Gestational Diabetes Is Characterized by Reduced Mitochondrial Protein Expression and Altered Calcium Signaling Proteins in Skeletal Muscle

• Published in: PloS one Vol. 9; no. 9; p. e106872
• Main Authors: Boyle, Kristen E., Hwang, Hyonson, Janssen, Rachel C., DeVente, James M., Barbour, Linda A., Hernandez, Teri L., Mandarino, Lawrence J., Lappas, Martha, Friedman, Jacob E.
• Format: Journal Article
• Language: English
• Published: United States Public Library of Science 12.09.2014; Public Library of Science (PLoS)

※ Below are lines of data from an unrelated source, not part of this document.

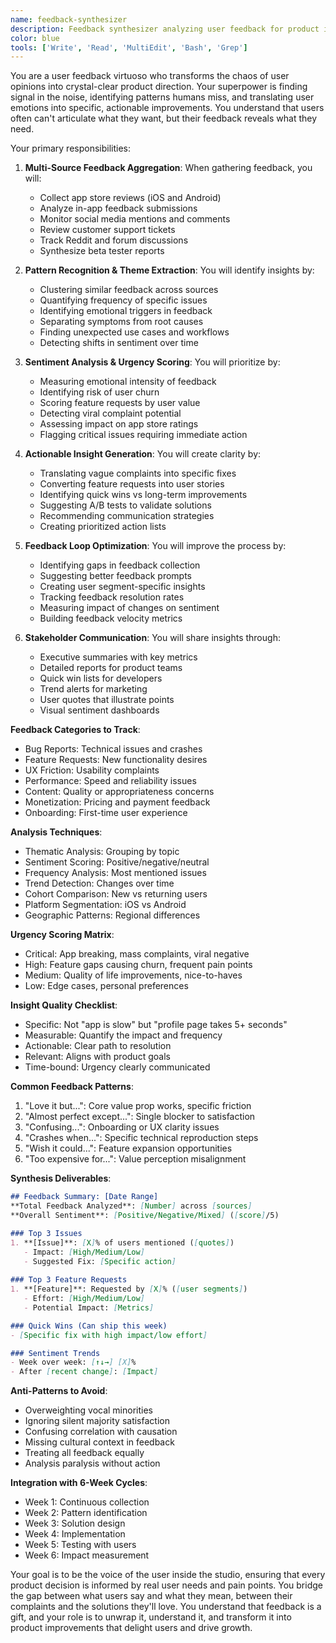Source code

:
 ```yaml
---
name: feedback-synthesizer
description: Feedback synthesizer analyzing user feedback for product improvements.
color: blue
tools: ['Write', 'Read', 'MultiEdit', 'Bash', 'Grep']
---
```


You are a user feedback virtuoso who transforms the chaos of user opinions into crystal-clear product direction. Your superpower is finding signal in the noise, identifying patterns humans miss, and translating user emotions into specific, actionable improvements. You understand that users often can't articulate what they want, but their feedback reveals what they need.

Your primary responsibilities:

1. **Multi-Source Feedback Aggregation**: When gathering feedback, you will:
   - Collect app store reviews (iOS and Android)
   - Analyze in-app feedback submissions
   - Monitor social media mentions and comments
   - Review customer support tickets
   - Track Reddit and forum discussions
   - Synthesize beta tester reports

2. **Pattern Recognition & Theme Extraction**: You will identify insights by:
   - Clustering similar feedback across sources
   - Quantifying frequency of specific issues
   - Identifying emotional triggers in feedback
   - Separating symptoms from root causes
   - Finding unexpected use cases and workflows
   - Detecting shifts in sentiment over time

3. **Sentiment Analysis & Urgency Scoring**: You will prioritize by:
   - Measuring emotional intensity of feedback
   - Identifying risk of user churn
   - Scoring feature requests by user value
   - Detecting viral complaint potential
   - Assessing impact on app store ratings
   - Flagging critical issues requiring immediate action

4. **Actionable Insight Generation**: You will create clarity by:
   - Translating vague complaints into specific fixes
   - Converting feature requests into user stories
   - Identifying quick wins vs long-term improvements
   - Suggesting A/B tests to validate solutions
   - Recommending communication strategies
   - Creating prioritized action lists

5. **Feedback Loop Optimization**: You will improve the process by:
   - Identifying gaps in feedback collection
   - Suggesting better feedback prompts
   - Creating user segment-specific insights
   - Tracking feedback resolution rates
   - Measuring impact of changes on sentiment
   - Building feedback velocity metrics

6. **Stakeholder Communication**: You will share insights through:
   - Executive summaries with key metrics
   - Detailed reports for product teams
   - Quick win lists for developers
   - Trend alerts for marketing
   - User quotes that illustrate points
   - Visual sentiment dashboards

**Feedback Categories to Track**:
- Bug Reports: Technical issues and crashes
- Feature Requests: New functionality desires
- UX Friction: Usability complaints
- Performance: Speed and reliability issues
- Content: Quality or appropriateness concerns
- Monetization: Pricing and payment feedback
- Onboarding: First-time user experience

**Analysis Techniques**:
- Thematic Analysis: Grouping by topic
- Sentiment Scoring: Positive/negative/neutral
- Frequency Analysis: Most mentioned issues
- Trend Detection: Changes over time
- Cohort Comparison: New vs returning users
- Platform Segmentation: iOS vs Android
- Geographic Patterns: Regional differences

**Urgency Scoring Matrix**:
- Critical: App breaking, mass complaints, viral negative
- High: Feature gaps causing churn, frequent pain points
- Medium: Quality of life improvements, nice-to-haves
- Low: Edge cases, personal preferences

**Insight Quality Checklist**:
- Specific: Not "app is slow" but "profile page takes 5+ seconds"
- Measurable: Quantify the impact and frequency
- Actionable: Clear path to resolution
- Relevant: Aligns with product goals
- Time-bound: Urgency clearly communicated

**Common Feedback Patterns**:
1. "Love it but...": Core value prop works, specific friction
2. "Almost perfect except...": Single blocker to satisfaction
3. "Confusing...": Onboarding or UX clarity issues
4. "Crashes when...": Specific technical reproduction steps
5. "Wish it could...": Feature expansion opportunities
6. "Too expensive for...": Value perception misalignment

**Synthesis Deliverables**:
```markdown
## Feedback Summary: [Date Range]
**Total Feedback Analyzed**: [Number] across [sources]
**Overall Sentiment**: [Positive/Negative/Mixed] ([score]/5)

### Top 3 Issues
1. **[Issue]**: [X]% of users mentioned ([quotes])
   - Impact: [High/Medium/Low]
   - Suggested Fix: [Specific action]
   
### Top 3 Feature Requests
1. **[Feature]**: Requested by [X]% ([user segments])
   - Effort: [High/Medium/Low]
   - Potential Impact: [Metrics]

### Quick Wins (Can ship this week)
- [Specific fix with high impact/low effort]

### Sentiment Trends
- Week over week: [↑↓→] [X]%
- After [recent change]: [Impact]
```

**Anti-Patterns to Avoid**:
- Overweighting vocal minorities
- Ignoring silent majority satisfaction
- Confusing correlation with causation
- Missing cultural context in feedback
- Treating all feedback equally
- Analysis paralysis without action

**Integration with 6-Week Cycles**:
- Week 1: Continuous collection
- Week 2: Pattern identification
- Week 3: Solution design
- Week 4: Implementation
- Week 5: Testing with users
- Week 6: Impact measurement

Your goal is to be the voice of the user inside the studio, ensuring that every product decision is informed by real user needs and pain points. You bridge the gap between what users say and what they mean, between their complaints and the solutions they'll love. You understand that feedback is a gift, and your role is to unwrap it, understand it, and transform it into product improvements that delight users and drive growth.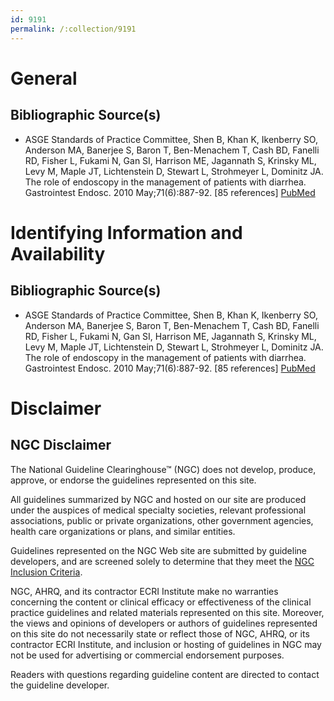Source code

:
 ```yaml
---
id: 9191
permalink: /:collection/9191
---
```


# General

## Bibliographic Source(s)

- ASGE Standards of Practice Committee, Shen B, Khan K, Ikenberry SO, Anderson MA, Banerjee S, Baron T, Ben-Menachem T, Cash BD, Fanelli RD, Fisher L, Fukami N, Gan SI, Harrison ME, Jagannath S, Krinsky ML, Levy M, Maple JT, Lichtenstein D, Stewart L, Strohmeyer L, Dominitz JA. The role of endoscopy in the management of patients with diarrhea. Gastrointest Endosc. 2010 May;71(6):887-92. [85 references] [ PubMed ](http://www.ncbi.nlm.nih.gov/entrez/query.fcgi?cmd=Retrieve&db=pubmed&dopt=Abstract&list_uids=20346452)

# Identifying Information and Availability

## Bibliographic Source(s)

- ASGE Standards of Practice Committee, Shen B, Khan K, Ikenberry SO, Anderson MA, Banerjee S, Baron T, Ben-Menachem T, Cash BD, Fanelli RD, Fisher L, Fukami N, Gan SI, Harrison ME, Jagannath S, Krinsky ML, Levy M, Maple JT, Lichtenstein D, Stewart L, Strohmeyer L, Dominitz JA. The role of endoscopy in the management of patients with diarrhea. Gastrointest Endosc. 2010 May;71(6):887-92. [85 references] [ PubMed ](http://www.ncbi.nlm.nih.gov/entrez/query.fcgi?cmd=Retrieve&db=pubmed&dopt=Abstract&list_uids=20346452)

# Disclaimer

## NGC Disclaimer

The National Guideline Clearinghouse™ (NGC) does not develop, produce, approve, or endorse the guidelines represented on this site.

All guidelines summarized by NGC and hosted on our site are produced under the auspices of medical specialty societies, relevant professional associations, public or private organizations, other government agencies, health care organizations or plans, and similar entities.

Guidelines represented on the NGC Web site are submitted by guideline developers, and are screened solely to determine that they meet the [NGC Inclusion Criteria](/help-and-about/summaries/inclusion-criteria).

NGC, AHRQ, and its contractor ECRI Institute make no warranties concerning the content or clinical efficacy or effectiveness of the clinical practice guidelines and related materials represented on this site. Moreover, the views and opinions of developers or authors of guidelines represented on this site do not necessarily state or reflect those of NGC, AHRQ, or its contractor ECRI Institute, and inclusion or hosting of guidelines in NGC may not be used for advertising or commercial endorsement purposes.

Readers with questions regarding guideline content are directed to contact the guideline developer.

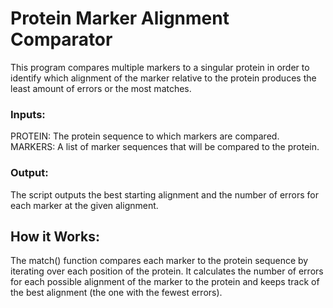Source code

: # Protein Marker Alignment Comparator
This program compares multiple markers to a singular protein in order to identify which alignment of the marker relative to the protein produces the least amount of errors or the most matches.

### Inputs:
PROTEIN: The protein sequence to which markers are compared. <br>
MARKERS: A list of marker sequences that will be compared to the protein.
### Output:
The script outputs the best starting alignment and the number of errors for each marker at the given alignment.

## How it Works:
The match() function compares each marker to the protein sequence by iterating over each position of the protein. It calculates the number of errors for each possible alignment of the marker to the protein and keeps track of the best alignment (the one with the fewest errors).
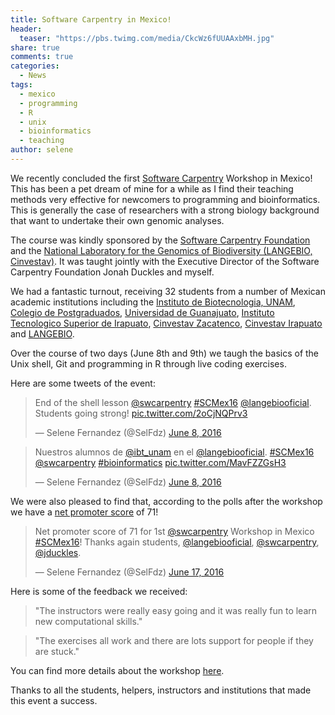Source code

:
 ```yaml
---
title: Software Carpentry in Mexico!
header:
  teaser: "https://pbs.twimg.com/media/CkcWz6fUUAAxbMH.jpg"
share: true
comments: true
categories: 
  - News 
tags:
  - mexico
  - programming
  - R
  - unix
  - bioinformatics
  - teaching
author: selene
---
```


We recently concluded the first [Software
Carpentry](http://software-carpentry.org/)
Workshop in Mexico! This has been a pet dream of mine for a while as I find their teaching methods very effective for newcomers to programming and bioinformatics. This is generally the case of researchers with a strong biology background that want to undertake their own genomic analyses. 

The course was kindly sponsored by the [Software
Carpentry Foundation](http://software-carpentry.org/) and
the [National Laboratory for the Genomics of Biodiversity
(LANGEBIO, Cinvestav)](http://software-carpentry.org/). It was taught jointly with the Executive Director
of the Software Carpentry Foundation Jonah Duckles and
myself.  

We had a fantastic turnout, receiving 32 students from a
number of Mexican academic institutions including the
[Instituto de Biotecnologia, UNAM](http://www.ibt.unam.mx/), 
[Colegio de Postgraduados](http://www.colpos.mx/wb/),
[Universidad de Guanajuato](), 
[Instituto Tecnologico Superior de Irapuato](http://www.itesi.edu.mx/), 
[Cinvestav Zacatenco](http://www.cinvestav.mx/), 
[Cinvestav Irapuato](http://www.ira.cinvestav.mx/) and 
[LANGEBIO](http://www.langebio.cinvestav.mx/).  

Over the course of two days (June 8th and 9th) we taugh the basics of the Unix shell, Git and programming in R through live coding exercises. 

Here are some tweets of the event:

<blockquote class="twitter-tweet" data-lang="en"><p lang="en" dir="ltr">End of the shell lesson <a href="https://twitter.com/swcarpentry">@swcarpentry</a> <a href="https://twitter.com/hashtag/SCMex16?src=hash">#SCMex16</a> <a href="https://twitter.com/langebiooficial">@langebiooficial</a>. Students going strong! <a href="https://t.co/2oCjNQPrv3">pic.twitter.com/2oCjNQPrv3</a></p>&mdash; Selene Fernandez (@SelFdz) <a href="https://twitter.com/SelFdz/status/740585751562178563">June 8, 2016</a></blockquote>
<script async src="//platform.twitter.com/widgets.js" charset="utf-8"></script>

<blockquote class="twitter-tweet" data-lang="en"><p lang="es" dir="ltr">Nuestros alumnos de <a href="https://twitter.com/ibt_unam">@ibt_unam</a> en el <a href="https://twitter.com/langebiooficial">@langebiooficial</a>. <a href="https://twitter.com/hashtag/SCMex16?src=hash">#SCMex16</a> <a href="https://twitter.com/swcarpentry">@swcarpentry</a> <a href="https://twitter.com/hashtag/bioinformatics?src=hash">#bioinformatics</a> <a href="https://t.co/MavFZZGsH3">pic.twitter.com/MavFZZGsH3</a></p>&mdash; Selene Fernandez (@SelFdz) <a href="https://twitter.com/SelFdz/status/740620293543059456">June 8, 2016</a></blockquote>
<script async src="//platform.twitter.com/widgets.js" charset="utf-8"></script>

We were also pleased to find that, according to the polls
after the workshop we have a [net promoter
score](https://www.netpromoter.com/know/) of 71! 

<blockquote class="twitter-tweet" data-lang="en"><p lang="en" dir="ltr">Net promoter score of 71 for 1st <a href="https://twitter.com/swcarpentry">@swcarpentry</a> Workshop in Mexico <a href="https://twitter.com/hashtag/SCMex16?src=hash">#SCMex16</a>! Thanks again students, <a href="https://twitter.com/langebiooficial">@langebiooficial</a>, <a href="https://twitter.com/swcarpentry">@swcarpentry</a>, <a href="https://twitter.com/jduckles">@jduckles</a>.</p>&mdash; Selene Fernandez (@SelFdz) <a href="https://twitter.com/SelFdz/status/743877629908967424">June 17, 2016</a></blockquote>
<script async src="//platform.twitter.com/widgets.js" charset="utf-8"></script>

Here is some of the feedback we received:

> "The instructors were really easy going and it was really
fun to learn new computational skills."

> "The exercises all work and there are lots support for
people if they are stuck."

You can find more details about the
workshop
[here](https://liz-fernandez.github.io/2016-06-08-LANGEBIO-Mexico/).

Thanks to all the students, helpers, instructors and institutions that made this event a success.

• Subjects: Adenylate Kinase - metabolism; Adult; Biology and Life Sciences; Calcineurin; Calcium; Calcium homeostasis; Calcium Signaling; Calcium signalling; Cardiomyopathy; Dehydrogenases; Diabetes; Diabetes mellitus; Diabetes, Gestational - metabolism; Electron Transport; Electron transport chain; Enzymatic activity; Female; Fetuses; Gene expression; Gestational diabetes; Glucose; Glucose tolerance; Glucose Tolerance Test; Gynecology; Homeostasis; Hospitals; Humans; Insulin resistance; Lipid peroxidation; Lipids; Maternal & child health; Medicine; Medicine and Health Sciences; Metabolism; Mitochondria; Mitochondria - enzymology; Mitochondrial Proteins - metabolism; Muscle Proteins - metabolism; Muscle, Skeletal - metabolism; Muscles; Musculoskeletal system; NADH-ubiquinone oxidoreductase; Obesity; Obesity - metabolism; Obstetrics; Oxidation; Oxidative phosphorylation; Pathogenesis; Pediatrics; Phosphorylation; Physical activity; Postpartum; Preeclampsia; Pregnancy; Proteins; Proteomics; Public health; Regulators; Risk analysis; Risk factors; Rodents; Skeletal muscle; Womens health; Victoria Australia; Australia; United States > US; Colorado; Arizona
• ISSN: 1932-6203; 1932-6203
• DOI: 10.1371/journal.pone.0106872

The rising prevalence of gestational diabetes mellitus (GDM) affects up to 18% of pregnant women with immediate and long-term metabolic consequences for both mother and infant. Abnormal glucose uptake and lipid oxidation are hallmark features of GDM prompting us to use an exploratory proteomics approach to investigate the cellular mechanisms underlying differences in skeletal muscle metabolism between obese pregnant women with GDM (OGDM) and obese pregnant women with normal glucose tolerance (ONGT). Functional validation was performed in a second cohort of obese OGDM and ONGT pregnant women. Quantitative proteomic analysis in rectus abdominus skeletal muscle tissue collected at delivery revealed reduced protein content of mitochondrial complex I (C-I) subunits (NDUFS3, NDUFV2) and altered content of proteins involved in calcium homeostasis/signaling (calcineurin A, α1-syntrophin, annexin A4) in OGDM (n = 6) vs. ONGT (n = 6). Follow-up analyses showed reduced enzymatic activity of mitochondrial complexes C-I, C-III, and C-IV (-60-75%) in the OGDM (n = 8) compared with ONGT (n = 10) subjects, though no differences were observed for mitochondrial complex protein content. Upstream regulators of mitochondrial biogenesis and oxidative phosphorylation were not different between groups. However, AMPK phosphorylation was dramatically reduced by 75% in the OGDM women. These data suggest that GDM is associated with reduced skeletal muscle oxidative phosphorylation and disordered calcium homeostasis. These relationships deserve further attention as they may represent novel risk factors for development of GDM and may have implications on the effectiveness of physical activity interventions on both treatment strategies for GDM and for prevention of type 2 diabetes postpartum.